The hostess pushes our table to one side to open a path to the
banquette, but the diners are tightly packed and the guy next to us has to stand and move his chair to allow my dad to squeeze through. When he lowers himself onto the cushioned seat his hips practically touch the women on either side.
“So,” he says when he’s settled. “Mr. Dot-Com Startup! The boy genius himself!” I sit there and take it. “Maybe you should be teaching me, huh?”
“I don’t know,” I say.
“So what was it like?” he says. “Must have been pretty exciting, huh?”
Writing and fixing code for sixteen hours a day was, in fact, exciting, but the excitement was of a kind that’s hard to see from the outside. “It was a lot of work,” I say. “But we got to make our own hours and wear jeans and drink as much soda as we wanted.”
This seems to satisfy his expectations. “So how come you didn’t do an IPO?” he says.
“We looked at it,” I say. “But we got a good offer, and it seemed like the product had more value to a bigger company than it had on its own.”
He bats this assessment away with the back of his hand. “They’re going to ruin the culture that made your startup so dynamic!” he says.
I don’t think he even knows what our software does. “No, you’re probably right,” I say.
The waiter approaches our table, introduces himself as Roy, and crouches to tell us about the specials in a rich baritone on which he rightly prides himself. My dad has to lean in to hear him above the ridiculous noise. We order, and Roy goes away, and there’s a little pause while Dad smiles nervously.

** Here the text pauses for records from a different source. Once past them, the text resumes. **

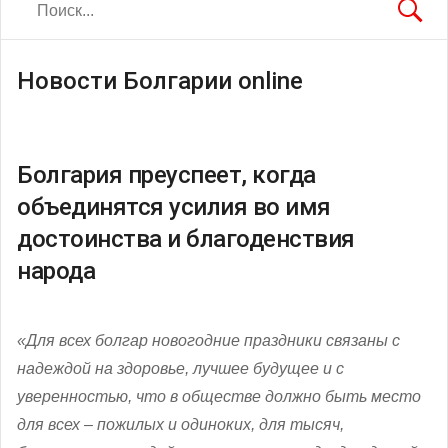
Новости Болгарии online
Болгария преуспеет, когда
объединятся усилия во имя
достоинства и благоденствия
народа
«Для всех болгар новогодние праздники связаны с
надеждой на здоровье, лучшее будущее и с
уверенностью, что в обществе должно быть место
для всех – пожилых и одиноких, для тысяч,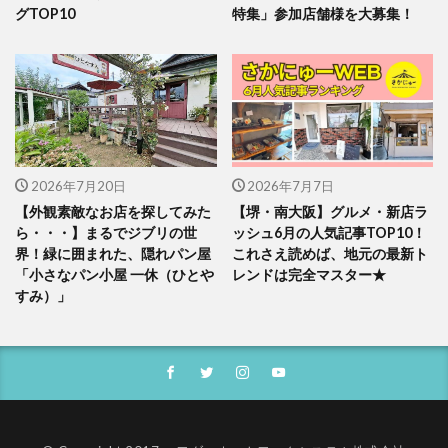
グTOP10
特集」参加店舗様を大募集！
2026年7月20日
2026年7月7日
【外観素敵なお店を探してみた
【堺・南大阪】グルメ・新店ラ
ら・・・】まるでジブリの世
ッシュ6月の人気記事TOP10！
界！緑に囲まれた、隠れパン屋
これさえ読めば、地元の最新ト
「小さなパン小屋 一休（ひとや
レンドは完全マスター★
すみ）」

“Well, so I’ve got a proposition for you,” he says, with the off-kilter enthusiasm of a salesman who has steeled himself to make the call.
“What’s that, Dad?” I say, moving the bowmen and the cauldrons of oil into position on the battlements of my heart.

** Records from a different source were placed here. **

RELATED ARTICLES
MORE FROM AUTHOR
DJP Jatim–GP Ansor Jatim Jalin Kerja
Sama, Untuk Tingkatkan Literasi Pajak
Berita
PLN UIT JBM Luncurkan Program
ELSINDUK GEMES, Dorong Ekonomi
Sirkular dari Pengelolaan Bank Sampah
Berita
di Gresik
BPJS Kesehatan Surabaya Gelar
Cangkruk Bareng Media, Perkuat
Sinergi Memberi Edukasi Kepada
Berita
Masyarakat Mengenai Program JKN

“I can’t tell you about it just yet,” he says. He reaches down for his briefcase, leaning into the woman on his right, a brunette with a weathered face. “We need to get you under NDA first.” He looks around to see if anyone has heard him, then pulls out two pages, laser-printed and stapled, a generic nondisclosure agreement he got off the Internet. He reaches into his pocket and proffers a fat fountain pen. How is it that of all the men in the world my father is this one, grinning and waving his pen at me in a restaurant? I don’t want to sign this piece of paper; I want to be excluded from my dad’s confidence. I search it for an excuse to decline, maybe a clause giving him the rights to everything I’ve ever made in perpetuity. But it’s just an NDA. I take his fountain pen, struggle to get the ink flowing, and scrawl my name across the bottom. When I hand it back I feel like I’ve just signed something more significant than a pledge of confidentiality.